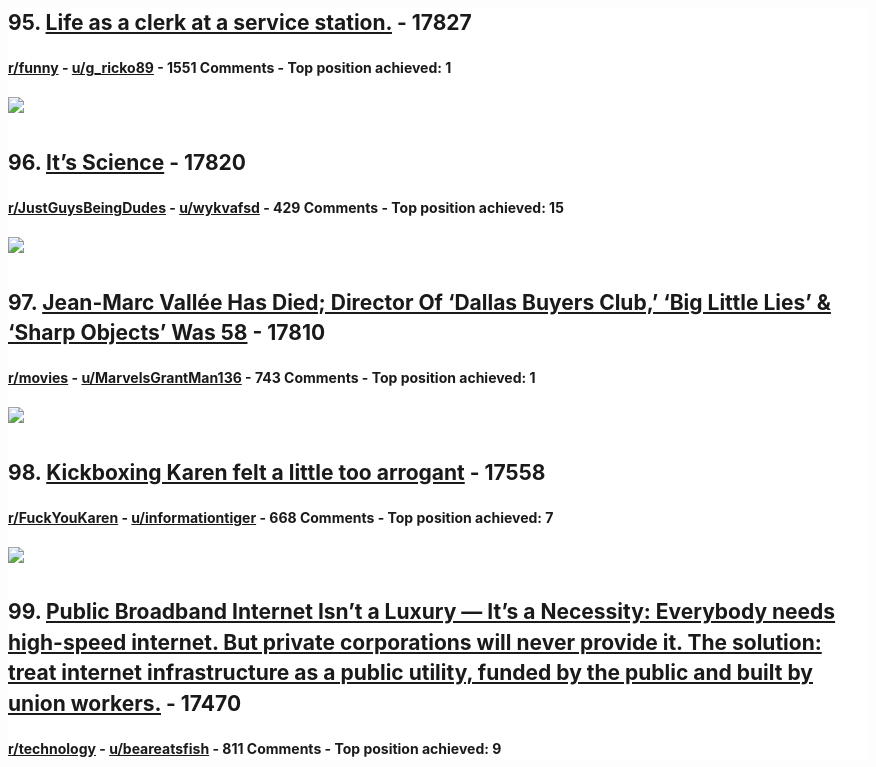 ## 95. [Life as a clerk at a service station.](http://reddit.com/r/funny/comments/rpkfx6/life_as_a_clerk_at_a_service_station/) - 17827
#### [r/funny](http://reddit.com/r/funny) - [u/g_ricko89](http://reddit.com/u/g_ricko89) - 1551 Comments - Top position achieved: 1

<a href="https://v.redd.it/onigp1qn82881"><img src="https://b.thumbs.redditmedia.com/pJGNuFdGxfPbeXrcijrPT5JecFB2kDNXGmV6BuTo0sE.jpg"></img></a>

## 96. [It’s Science](http://reddit.com/r/JustGuysBeingDudes/comments/rpybhk/its_science/) - 17820
#### [r/JustGuysBeingDudes](http://reddit.com/r/JustGuysBeingDudes) - [u/wykvafsd](http://reddit.com/u/wykvafsd) - 429 Comments - Top position achieved: 15

<a href="https://i.redd.it/evfni9zro5881.png"><img src="https://b.thumbs.redditmedia.com/MKYK5Xw1HNLpHimToJNxVmH7yNL4S6MqEw8WSaO6oSM.jpg"></img></a>

## 97. [Jean-Marc Vallée Has Died; Director Of ‘Dallas Buyers Club,’ ‘Big Little Lies’ &amp; ‘Sharp Objects’ Was 58](http://reddit.com/r/movies/comments/rpekkg/jeanmarc_vallée_has_died_director_of_dallas/) - 17810
#### [r/movies](http://reddit.com/r/movies) - [u/MarvelsGrantMan136](http://reddit.com/u/MarvelsGrantMan136) - 743 Comments - Top position achieved: 1

<a href="https://deadline.com/2021/12/jean-marc-vallee-dies-58-year-old-director-dallas-buyers-club-big-little-lies-sharp-objects-1234901961/"><img src="https://b.thumbs.redditmedia.com/E5EJicdNpUQOE8lDRy_f33TXQIzbarpe2OVBRjvnDtM.jpg"></img></a>

## 98. [Kickboxing Karen felt a little too arrogant](http://reddit.com/r/FuckYouKaren/comments/rpmn7h/kickboxing_karen_felt_a_little_too_arrogant/) - 17558
#### [r/FuckYouKaren](http://reddit.com/r/FuckYouKaren) - [u/informationtiger](http://reddit.com/u/informationtiger) - 668 Comments - Top position achieved: 7

<a href="https://i.redd.it/1nl27jx7y2881.jpg"><img src="https://a.thumbs.redditmedia.com/tMrE-WjP3nGepLbH3tCArXkw6YZLyaglYaDglQFLn14.jpg"></img></a>

## 99. [Public Broadband Internet Isn’t a Luxury — It’s a Necessity: Everybody needs high-speed internet. But private corporations will never provide it. The solution: treat internet infrastructure as a public utility, funded by the public and built by union workers.](http://reddit.com/r/technology/comments/rpzwip/public_broadband_internet_isnt_a_luxury_its_a/) - 17470
#### [r/technology](http://reddit.com/r/technology) - [u/beareatsfish](http://reddit.com/u/beareatsfish) - 811 Comments - Top position achieved: 9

--------------------------------------------------

• [Try it] Retype the data above in full, exactly as it stands, and skip any image.

• [Your response]
 ## 95. [Life as a clerk at a service station.](http://reddit.com/r/funny/comments/rpkfx6/life_as_a_clerk_at_a_service_station/) - 17827
#### [r/funny](http://reddit.com/r/funny) - [u/g_ricko89](http://reddit.com/u/g_ricko89) - 1551 Comments - Top position achieved: 1

<a href="https://v.redd.it/onigp1qn82881"><img src="https://b.thumbs.redditmedia.com/pJGNuFdGxfPbeXrcijrPT5JecFB2kDNXGmV6BuTo0sE.jpg"></img></a>

## 96. [It’s Science](http://reddit.com/r/JustGuysBeingDudes/comments/rpybhk/its_science/) - 17820
#### [r/JustGuysBeingDudes](http://reddit.com/r/JustGuysBeingDudes) - [u/wykvafsd](http://reddit.com/u/wykvafsd) - 429 Comments - Top position achieved: 15

<a href="https://i.redd.it/evfni9zro5881.png"><img src="https://b.thumbs.redditmedia.com/MKYK5Xw1HNLpHimToJNxVmH7yNL4S6MqEw8WSaO6oSM.jpg"></img></a>

## 97. [Jean-Marc Vallée Has Died; Director Of ‘Dallas Buyers Club,’ ‘Big Little Lies’ &amp; ‘Sharp Objects’ Was 58](http://reddit.com/r/movies/comments/rpekkg/jeanmarc_vallée_has_died_director_of_dallas/) - 17810
#### [r/movies](http://reddit.com/r/movies) - [u/MarvelsGrantMan136](http://reddit.com/u/MarvelsGrantMan136) - 743 Comments - Top position achieved: 1

<a href="https://deadline.com/2021/12/jean-marc-vallee-dies-58-year-old-director-dallas-buyers-club-big-little-lies-sharp-objects-1234901961/"><img src="https://b.thumbs.redditmedia.com/E5EJicdNpUQOE8lDRy_f33TXQIzbarpe2OVBRjvnDtM.jpg"></img></a>

## 98. [Kickboxing Karen felt a little too arrogant](http://reddit.com/r/FuckYouKaren/comments/rpmn7h/kickboxing_karen_felt_a_little_too_arrogant/) - 17558
#### [r/FuckYouKaren](http://reddit.com/r/FuckYouKaren) - [u/informationtiger](http://reddit.com/u/informationtiger) - 668 Comments - Top position achieved: 7

<a href="https://i.redd.it/1nl27jx7y2881.jpg"><img src="https://a.thumbs.redditmedia.com/tMrE-WjP3nGepLbH3tCArXkw6YZLyaglYaDglQFLn14.jpg"></img></a>

## 99. [Public Broadband Internet Isn’t a Luxury — It’s a Necessity: Everybody needs high-speed internet. But private corporations will never provide it. The solution: treat internet infrastructure as a public utility, funded by the public and built by union workers.](http://reddit.com/r/technology/comments/rpzwip/public_broadband_internet_isnt_a_luxury_its_a/) - 17470
#### [r/technology](http://reddit.com/r/technology) - [u/beareatsfish](http://reddit.com/u/beareatsfish) - 811 Comments - Top position achieved: 9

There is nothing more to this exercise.